Fabio Motta/Estadão
Fabio Motta/Estadão

Petrobrás deve extinguir unidades de negócios

Plano de reestruturação em estudos prevê também o fim de algumas gerências; estatal já havia reduzido a autonomia dos diretores executivos

Antonio Pita, O Estado de S. Paulo

03 de junho de 2015 | 21h38

RIO - A Petrobrás deve extinguir gerências e áreas de negócios, além de reduzir a autonomia da diretoria executiva, na ampla reestruturação que está em discussão no grupo. A previsão é que uma estrutura organizacional seja apresentada aos conselheiros na próxima reunião de colegiado, prevista para o dia 23 de junho. 

Na ocasião, também serão discutidas as premissas do novo plano de negócios da estatal - passo mais aguardado para a definição das estratégias e prioridades da companhia em tempos de restrição financeira. 

Os investimentos previstos no plano deve ficar em torno de US$ 140 bilhões entre 2015 e 2019, um volume 33% menor que o previsto no plano anterior, de US$ 206 bilhões. Além dos cortes, a companhia poderá dar mais sinais ao mercado sobre a dimensão da empresa no futuro, com informações sobre a estrutura de gestão, venda de ativos, as metas de produção e de redução da alavancagem para o período - dita prioridade da atual gestão. 

O plano deve apontar as áreas de negócio prioritárias para um grupo com menor condição financeira. Consequentemente, indicará quais áreas serão preteridas na estratégia - pelas sinalizações já feitas pela diretoria, Exploração e Produção (E&P) deve se sobrepor às demais áreas, como a de Gás. 

Após a definição de orçamento e estratégias, a estatal passará para a reorganização das estruturas administrativas, de cargos e gerências. No mercado, especula-se que os modelos em estudos vão desde a redução do número de diretorias, com a recomposição das áreas de negócio, até à criação de uma estrutura de vice-presidência, como a do Banco do Brasil. 

Níveis. “A estrutura de gestão será toda revisada, como novos níveis de alçada das diretorias e gerências executivas. Isso só será conhecido na próxima reunião”, diz uma fonte próxima às discussões. 

Um exemplo da reestruturação já em curso é a da área internacional. Umas das diretorias com contratos investigados pela Operação Lava Jato, a área foi extinta em janeiro, para criação da diretoria de governança.

Agora, com a companhia se desfazendo de ativos no exterior e focada no pré-sal brasileiro, as três gerências executivas do setor também estão na mira de cortes, e devem ser reunidas em uma única estrutura, respondendo à diretoria de E&P. 

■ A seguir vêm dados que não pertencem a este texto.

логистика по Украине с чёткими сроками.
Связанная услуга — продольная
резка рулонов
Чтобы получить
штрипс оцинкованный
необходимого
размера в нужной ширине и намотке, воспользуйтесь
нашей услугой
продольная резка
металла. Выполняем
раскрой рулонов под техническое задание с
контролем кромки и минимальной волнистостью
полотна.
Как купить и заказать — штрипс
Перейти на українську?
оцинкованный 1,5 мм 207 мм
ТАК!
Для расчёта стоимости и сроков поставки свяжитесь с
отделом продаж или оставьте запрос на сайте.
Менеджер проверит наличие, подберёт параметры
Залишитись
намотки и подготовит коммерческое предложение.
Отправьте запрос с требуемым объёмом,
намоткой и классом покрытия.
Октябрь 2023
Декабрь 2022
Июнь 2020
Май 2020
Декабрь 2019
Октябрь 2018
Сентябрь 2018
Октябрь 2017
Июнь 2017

A Petrobrás deu início às mudanças, na última terça, ao propor a redução das atribuições da diretoria. Agora, os executivos não poderão mais aprovar a formação de sociedades e joint ventures no País ou no exterior. Também não poderão autorizar a compra de navios, sondas e plataformas, firmar convênios com diferentes esferas do governo e alienar ativos. 

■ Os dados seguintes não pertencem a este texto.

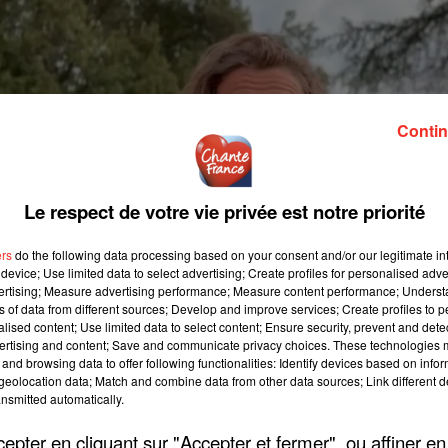
Contin
Le respect de votre vie privée est notre priorité
ers
do the following data processing based on your consent and/or our legitimate int
device; Use limited data to select advertising; Create profiles for personalised adver
vertising; Measure advertising performance; Measure content performance; Unders
ns of data from different sources; Develop and improve services; Create profiles to 
alised content; Use limited data to select content; Ensure security, prevent and detect
ertising and content; Save and communicate privacy choices. These technologies
and browsing data to offer following functionalities: Identify devices based on infor
eolocation data; Match and combine data from other data sources; Link different de
nsmitted automatically.
pter en cliquant sur "Accepter et fermer", ou affiner en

A retirada de autonomia é tida como uma resposta aos desvios praticados por ex-diretores e um esforço para melhorar a governança “A Petrobrás está caminhando em boa direção, mas não há certeza se as medidas serão efetivas e se terão continuidade”, disse a superintendente do Instituto Brasileiro de Governança Corporativa (IBGC), Heloísa Bedicks. Recentemente, o instituto suspendeu a companhia de sua relação de membros associados.

A executiva, entretanto, faz críticas à proposta de criação do cargo de conselheiros suplentes. “Os suplentes não são satisfatoriamente familiarizados com a gestão da empresa. É preciso entender o porquê da necessidade de suplentes na estatal”, disse.